Mlle Grand, en ce temps-là, ne possédait rien du tout
pas même le poids de ses paupières
ni l’éclat de ses souvenirs
et c’est peut-être ça qui rendait
si léger son regard
Elle ne possédait rien
pas un abécédaire
pas même un livre de magie
Et si quelqu’un parlait de purger une fontaine
ou du temps ou d’une rumeur
elle écoutait à peine
puis se vidait du peu qu’on venait de verser en elle
Quelques photos de grands-parents
venus visiter son sommeil
prenaient la poussière au soleil
d’une cheminée désaffectée
elle ne se souvenait pas d’eux.
Ni propriété ni fortune
ni famille, ni patrie non plus
Les animaux parfois lui rendaient ses caresses
et ça la rendait belle et payait le loyer.
des Trapulp

Dans le Grand Atlas des Peuples, Mlle Grand lit que chez les Trapulp, la natalité a repris de plus belle depuis l’arrivée sur le marché de la mode des bébés jetables. La formule en est simple : quand le désir de maternité devient irrépressible chez une Trapulpe, c’est son mari qui se rend illico à la halle aux marmots et fait l’emplette d’un bébé.
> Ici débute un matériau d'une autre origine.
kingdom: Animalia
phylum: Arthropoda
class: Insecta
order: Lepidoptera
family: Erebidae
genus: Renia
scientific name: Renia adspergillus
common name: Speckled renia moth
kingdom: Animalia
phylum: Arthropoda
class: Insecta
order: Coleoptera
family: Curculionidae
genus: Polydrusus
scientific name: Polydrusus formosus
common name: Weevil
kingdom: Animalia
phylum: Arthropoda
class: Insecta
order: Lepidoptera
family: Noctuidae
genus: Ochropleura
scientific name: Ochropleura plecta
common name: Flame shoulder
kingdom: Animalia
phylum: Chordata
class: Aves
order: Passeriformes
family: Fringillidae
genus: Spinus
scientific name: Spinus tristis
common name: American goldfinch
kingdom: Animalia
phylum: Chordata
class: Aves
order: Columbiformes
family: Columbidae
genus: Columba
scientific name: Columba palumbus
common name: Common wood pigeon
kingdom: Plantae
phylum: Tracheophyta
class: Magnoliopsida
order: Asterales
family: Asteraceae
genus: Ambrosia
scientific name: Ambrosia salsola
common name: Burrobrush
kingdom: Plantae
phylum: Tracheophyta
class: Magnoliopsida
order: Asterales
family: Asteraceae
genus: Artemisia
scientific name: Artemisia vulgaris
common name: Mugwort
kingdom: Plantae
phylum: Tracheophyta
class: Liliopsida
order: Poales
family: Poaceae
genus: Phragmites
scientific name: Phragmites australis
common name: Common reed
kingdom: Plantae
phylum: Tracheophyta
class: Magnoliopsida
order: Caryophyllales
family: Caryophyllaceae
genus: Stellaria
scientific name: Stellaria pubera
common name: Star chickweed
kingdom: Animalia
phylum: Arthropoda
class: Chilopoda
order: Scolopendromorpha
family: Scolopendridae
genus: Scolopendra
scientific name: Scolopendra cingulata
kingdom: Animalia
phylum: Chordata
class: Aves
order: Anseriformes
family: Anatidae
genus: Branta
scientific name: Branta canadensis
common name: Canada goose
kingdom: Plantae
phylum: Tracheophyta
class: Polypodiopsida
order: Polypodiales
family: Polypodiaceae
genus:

Car c’est entièrement l’affaire de l’homme de faire ce choix important : comment sinon revendiquerait-il sa paternité ? Si, endéans les deux ans, la progéniture devait ne pas tenir ses promesses, on la rapporte au fabricant, qui l’élève lui-même, la recycle ou s’en débarrasse dieu sait comment. C’est d’ailleurs son problème et pas celui du consommateur.
La corvée de l’acte sexuel n’en est pas pour autant tout à fait supprimée dans la tribu, pas plus que la polygamie, car le mâle trapulp reste attaché à ses prérogatives ainsi qu’à ses traditions ancestrales.
Ainsi les Trapulp font-ils souvent l’amour mais ne se perpétuent qu’environ une fois l’an, par adoption et jamais à date fixe.
Quand les dents leur font mal, c’est le jour des bébés.

du sourire à l’enfant

À qui sourions-nous, se demande Mademoiselle Grand,
quand nous sourions à un petit enfant ?
À nos propres enfants ?
À notre propre enfance ?
Aux années prépubères,
aux années d’insouciance et de pur étonnement ?
Lui sourions-nous vraiment avec sincérité ?
Nous sourions-nous ?
Peut-être sourit-on bien au-delà de lui,
à un fantôme de soi-même
dont ce petit enfant se serait fait,
juste pour nous émouvoir,
un masque saisissant de ressemblance…
Quel enfant flotte alors à la surface de nos sourires ?

de la poésie

« L’avenir appartient aux indécis »
assène M. Belle, sentencieusement.
« Et la poésie à tous ceux qui savent se taire et écouter pousser les poils dans leurs oreilles. », renchérit Mlle Grand, en son for intérieur.
d’une promesse
Avec l’amant de l’œil, Mademoiselle Grand peint des orages.
Avec l’arpenteur de nuages, elle cherche son chemin
sur la terre comme dans le ciel
Ensemble, ils ont des yeux, dit-elle,
plus grands que leurs voyages.
Ces deux-là savent prendre le temps
de tutoyer les anges
Ils notent les nuages,
en décrivent les formes
mesurent leur vitesse
les baguent quelquefois (si le vent le permet)
Quand finit la saison, quand finit leur mission,
Mademoiselle Grand ne laisse partir ses deux amis
avec la promesse de se revoir
quand nous serons très vieux et nos sens apaisés –
autour d’une tasse de buée.
des poèmes d’amour

Un jour
je t’écrirai,
murmure Mademoiselle Grand
dans une oreille amie
murmure Mademoiselle Grand
avec ce fin sourire qui ne s’use jamais
Un jour
je t’écrirai des poèmes d’amour.
Je t’écrirai,
un jour
quelques poèmes d’amour
(puisque tu y tiens tant)
Des poèmes d’amour
si clairs et si profonds
qu’on peut se voir dedans
ou même s’y noyer
Un jour je t’écrirai des poèmes d’amour
liquides et limpides
dans lesquels tu seras
et que tu pourras lire
que tu pourras relire
à ton aise et comblé
quand je n’y serai plus.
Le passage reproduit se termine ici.